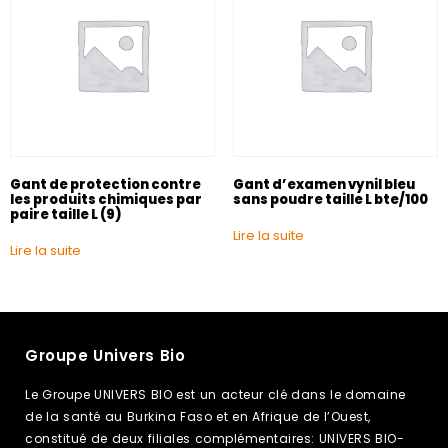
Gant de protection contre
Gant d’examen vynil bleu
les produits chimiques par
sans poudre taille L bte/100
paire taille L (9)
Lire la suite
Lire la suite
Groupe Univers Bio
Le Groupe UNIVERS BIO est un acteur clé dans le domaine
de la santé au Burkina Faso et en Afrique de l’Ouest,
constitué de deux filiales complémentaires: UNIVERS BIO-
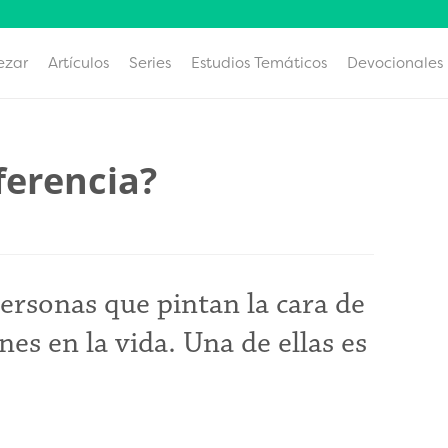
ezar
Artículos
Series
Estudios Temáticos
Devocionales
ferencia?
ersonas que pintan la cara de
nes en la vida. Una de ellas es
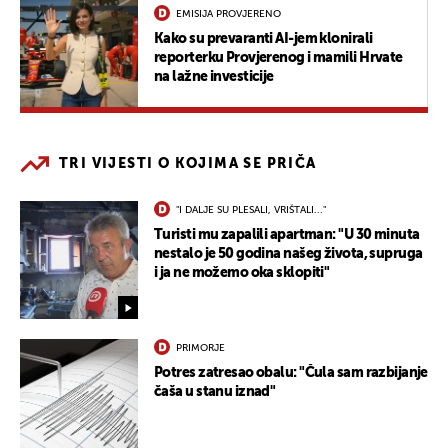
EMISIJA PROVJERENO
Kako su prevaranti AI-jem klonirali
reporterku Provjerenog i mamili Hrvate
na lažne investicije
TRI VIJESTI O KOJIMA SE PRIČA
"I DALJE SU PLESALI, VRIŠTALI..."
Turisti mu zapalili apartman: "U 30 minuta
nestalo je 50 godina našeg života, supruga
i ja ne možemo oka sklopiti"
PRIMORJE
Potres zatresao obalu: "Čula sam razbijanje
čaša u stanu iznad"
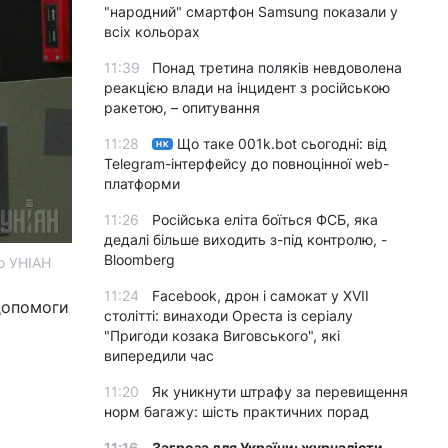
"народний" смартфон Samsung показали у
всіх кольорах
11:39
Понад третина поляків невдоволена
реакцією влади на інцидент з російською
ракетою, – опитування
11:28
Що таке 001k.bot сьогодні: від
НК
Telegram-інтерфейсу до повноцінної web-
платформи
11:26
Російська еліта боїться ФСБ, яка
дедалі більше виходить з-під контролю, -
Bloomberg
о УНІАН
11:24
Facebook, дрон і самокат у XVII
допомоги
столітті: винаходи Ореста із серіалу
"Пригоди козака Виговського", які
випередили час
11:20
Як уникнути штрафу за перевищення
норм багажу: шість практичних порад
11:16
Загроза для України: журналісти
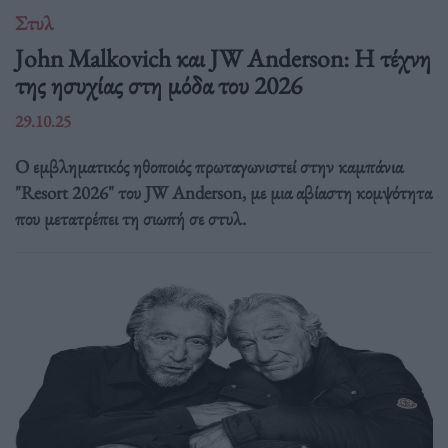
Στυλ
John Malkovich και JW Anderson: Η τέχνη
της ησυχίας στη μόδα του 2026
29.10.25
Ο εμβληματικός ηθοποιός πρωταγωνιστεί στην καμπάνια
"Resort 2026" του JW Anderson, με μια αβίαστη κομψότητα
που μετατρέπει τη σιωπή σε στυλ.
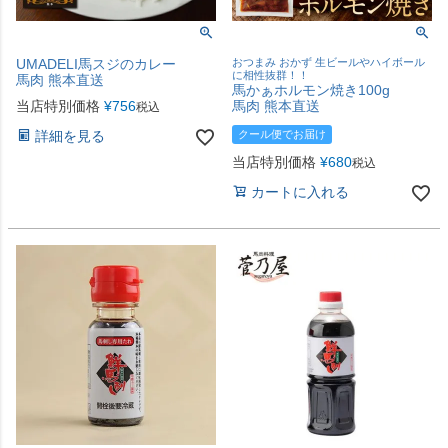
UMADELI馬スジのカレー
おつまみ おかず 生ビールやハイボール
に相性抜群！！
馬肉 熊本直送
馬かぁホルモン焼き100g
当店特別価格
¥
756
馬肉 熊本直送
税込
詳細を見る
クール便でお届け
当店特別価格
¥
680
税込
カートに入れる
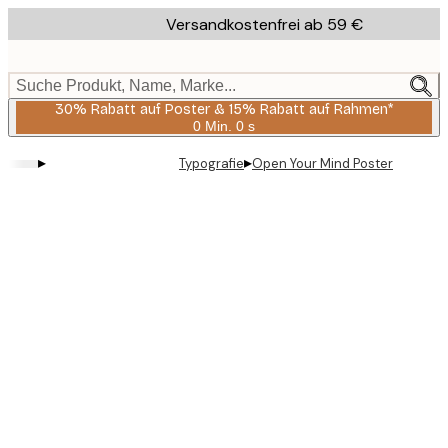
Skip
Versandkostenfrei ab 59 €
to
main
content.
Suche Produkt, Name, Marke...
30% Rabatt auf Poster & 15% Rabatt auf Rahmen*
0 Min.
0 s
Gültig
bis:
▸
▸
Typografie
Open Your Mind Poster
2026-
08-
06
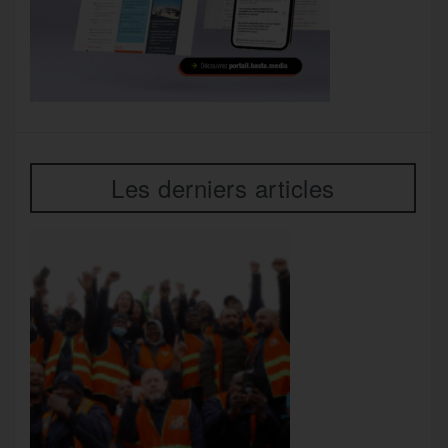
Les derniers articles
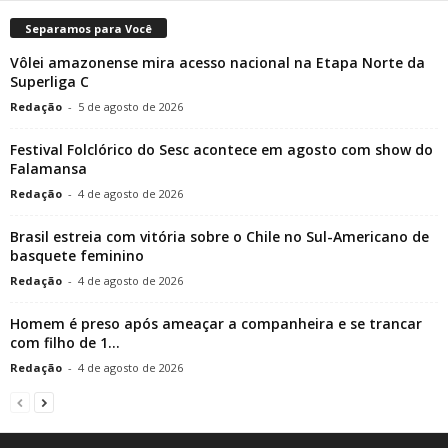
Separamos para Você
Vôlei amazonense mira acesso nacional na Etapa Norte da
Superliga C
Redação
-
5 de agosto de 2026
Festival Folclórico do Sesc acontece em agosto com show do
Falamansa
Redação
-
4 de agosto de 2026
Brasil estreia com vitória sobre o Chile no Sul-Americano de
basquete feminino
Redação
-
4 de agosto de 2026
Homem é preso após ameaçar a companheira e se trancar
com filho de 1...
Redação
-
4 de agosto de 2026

#### [WHAT TO PRODUCE]
Your answer must be an exact reproduction of all entries, containing no pictures.

#### [ANSWER BELOW]
Gant de protection contre
Gant d’examen vynil bleu
les produits chimiques par
sans poudre taille L bte/100
paire taille L (9)
Lire la suite
Lire la suite
Groupe Univers Bio
Le Groupe UNIVERS BIO est un acteur clé dans le domaine
de la santé au Burkina Faso et en Afrique de l’Ouest,
constitué de deux filiales complémentaires: UNIVERS BIO-
ezar
Artículos
Series
Estudios Temáticos
Devocionales
ferencia?
ersonas que pintan la cara de
nes en la vida. Una de ellas es
EMISIJA PROVJERENO
Kako su prevaranti AI-jem klonirali
reporterku Provjerenog i mamili Hrvate
na lažne investicije
TRI VIJESTI O KOJIMA SE PRIČA
"I DALJE SU PLESALI, VRIŠTALI..."
Turisti mu zapalili apartman: "U 30 minuta
nestalo je 50 godina našeg života, supruga
i ja ne možemo oka sklopiti"
PRIMORJE
Potres zatresao obalu: "Čula sam razbijanje
čaša u stanu iznad"
"народний" смартфон Samsung показали у
всіх кольорах
11:39
Понад третина поляків невдоволена
реакцією влади на інцидент з російською
ракетою, – опитування
11:28
Що таке 001k.bot сьогодні: від
НК
Telegram-інтерфейсу до повноцінної web-
платформи
11:26
Російська еліта боїться ФСБ, яка
дедалі більше виходить з-під контролю, -
Bloomberg
о УНІАН
11:24
Facebook, дрон і самокат у XVII
допомоги
столітті: винаходи Ореста із серіалу
"Пригоди козака Виговського", які
випередили час
11:20
Як уникнути штрафу за перевищення
норм багажу: шість практичних порад
11:16
Загроза для України: журналісти
Στυλ
John Malkovich και JW Anderson: Η τέχνη
της ησυχίας στη μόδα του 2026
29.10.25
Ο εμβληματικός ηθοποιός πρωταγωνιστεί στην καμπάνια
"Resort 2026" του JW Anderson, με μια αβίαστη κομψότητα
που μετατρέπει τη σιωπή σε στυλ.
UMADELI馬スジのカレー
おつまみ おかず 生ビールやハイボール
に相性抜群！！
馬肉 熊本直送
馬かぁホルモン焼き100g
当店特別価格
¥
756
馬肉 熊本直送
税込
詳細を見る
クール便でお届け
当店特別価格
¥
680
税込
カートに入れる
Skip
Versandkostenfrei ab 59 €
to
main
content.
Suche Produkt, Name, Marke...
30% Rabatt auf Poster & 15% Rabatt auf Rahmen*
0 Min.
0 s
Gültig
bis:
▸
▸
Typografie
Open Your Mind Poster
2026-
08-
06
Les derniers articles
Separamos para Você
Vôlei amazonense mira acesso nacional na Etapa Norte da
Superliga C
Redação
-
5 de agosto de 2026
Festival Folclórico do Sesc acontece em agosto com show do
Falamansa
Redação
-
4 de agosto de 2026
Brasil estreia com vitória sobre o Chile no Sul-Americano de
basquete feminino
Redação
-
4 de agosto de 2026
Homem é preso após ameaçar a companheira e se trancar
com filho de 1...
Redação
-
4 de agosto de 2026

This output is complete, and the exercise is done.